*** Opening Entries supplied ***

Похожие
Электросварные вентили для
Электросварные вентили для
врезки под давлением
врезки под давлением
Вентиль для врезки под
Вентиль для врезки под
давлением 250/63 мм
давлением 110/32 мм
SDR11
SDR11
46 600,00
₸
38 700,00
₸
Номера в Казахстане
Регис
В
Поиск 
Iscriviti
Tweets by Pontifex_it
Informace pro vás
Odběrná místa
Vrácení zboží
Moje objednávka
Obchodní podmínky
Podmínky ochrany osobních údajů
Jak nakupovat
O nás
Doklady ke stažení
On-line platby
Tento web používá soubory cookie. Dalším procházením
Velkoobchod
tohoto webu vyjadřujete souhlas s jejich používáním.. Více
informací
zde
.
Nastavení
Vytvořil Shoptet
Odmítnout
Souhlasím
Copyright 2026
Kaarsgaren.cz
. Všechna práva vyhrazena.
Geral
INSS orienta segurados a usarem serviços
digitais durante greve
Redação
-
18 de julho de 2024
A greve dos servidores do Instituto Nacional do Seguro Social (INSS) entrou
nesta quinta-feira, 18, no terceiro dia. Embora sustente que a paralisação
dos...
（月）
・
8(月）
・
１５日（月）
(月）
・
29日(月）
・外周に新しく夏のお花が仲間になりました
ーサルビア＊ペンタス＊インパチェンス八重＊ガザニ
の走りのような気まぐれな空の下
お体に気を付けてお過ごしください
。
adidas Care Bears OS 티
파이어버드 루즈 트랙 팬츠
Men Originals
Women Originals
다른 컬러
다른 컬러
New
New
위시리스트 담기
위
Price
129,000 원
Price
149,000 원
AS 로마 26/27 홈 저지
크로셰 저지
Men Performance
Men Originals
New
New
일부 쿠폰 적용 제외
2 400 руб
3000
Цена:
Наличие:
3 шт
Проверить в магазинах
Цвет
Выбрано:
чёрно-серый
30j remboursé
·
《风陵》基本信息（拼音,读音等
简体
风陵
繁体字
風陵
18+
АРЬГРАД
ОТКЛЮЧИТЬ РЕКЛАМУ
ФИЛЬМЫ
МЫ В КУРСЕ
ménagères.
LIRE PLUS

*** Closing Entries supplied ***

→ **Exercise objective**: Retype every line of the data above character for character, in the same order.

→ **Response area**:
Похожие
Электросварные вентили для
Электросварные вентили для
врезки под давлением
врезки под давлением
Вентиль для врезки под
Вентиль для врезки под
давлением 250/63 мм
давлением 110/32 мм
SDR11
SDR11
46 600,00
₸
38 700,00
₸
Номера в Казахстане
Регис
В
Поиск 
Iscriviti
Tweets by Pontifex_it
Informace pro vás
Odběrná místa
Vrácení zboží
Moje objednávka
Obchodní podmínky
Podmínky ochrany osobních údajů
Jak nakupovat
O nás
Doklady ke stažení
On-line platby
Tento web používá soubory cookie. Dalším procházením
Velkoobchod
tohoto webu vyjadřujete souhlas s jejich používáním.. Více
informací
zde
.
Nastavení
Vytvořil Shoptet
Odmítnout
Souhlasím
Copyright 2026
Kaarsgaren.cz
. Všechna práva vyhrazena.
Geral
INSS orienta segurados a usarem serviços
digitais durante greve
Redação
-
18 de julho de 2024
A greve dos servidores do Instituto Nacional do Seguro Social (INSS) entrou
nesta quinta-feira, 18, no terceiro dia. Embora sustente que a paralisação
dos...
（月）
・
8(月）
・
１５日（月）
(月）
・
29日(月）
・外周に新しく夏のお花が仲間になりました
ーサルビア＊ペンタス＊インパチェンス八重＊ガザニ
の走りのような気まぐれな空の下
お体に気を付けてお過ごしください
。
adidas Care Bears OS 티
파이어버드 루즈 트랙 팬츠
Men Originals
Women Originals
다른 컬러
다른 컬러
New
New
위시리스트 담기
위
Price
129,000 원
Price
149,000 원
AS 로마 26/27 홈 저지
크로셰 저지
Men Performance
Men Originals
New
New
일부 쿠폰 적용 제외
2 400 руб
3000
Цена:
Наличие:
3 шт
Проверить в магазинах
Цвет
Выбрано:
чёрно-серый
30j remboursé
·
《风陵》基本信息（拼音,读音等
简体
风陵
繁体字
風陵
18+
АРЬГРАД
ОТКЛЮЧИТЬ РЕКЛАМУ
ФИЛЬМЫ
МЫ В КУРСЕ
ménagères.
LIRE PLUS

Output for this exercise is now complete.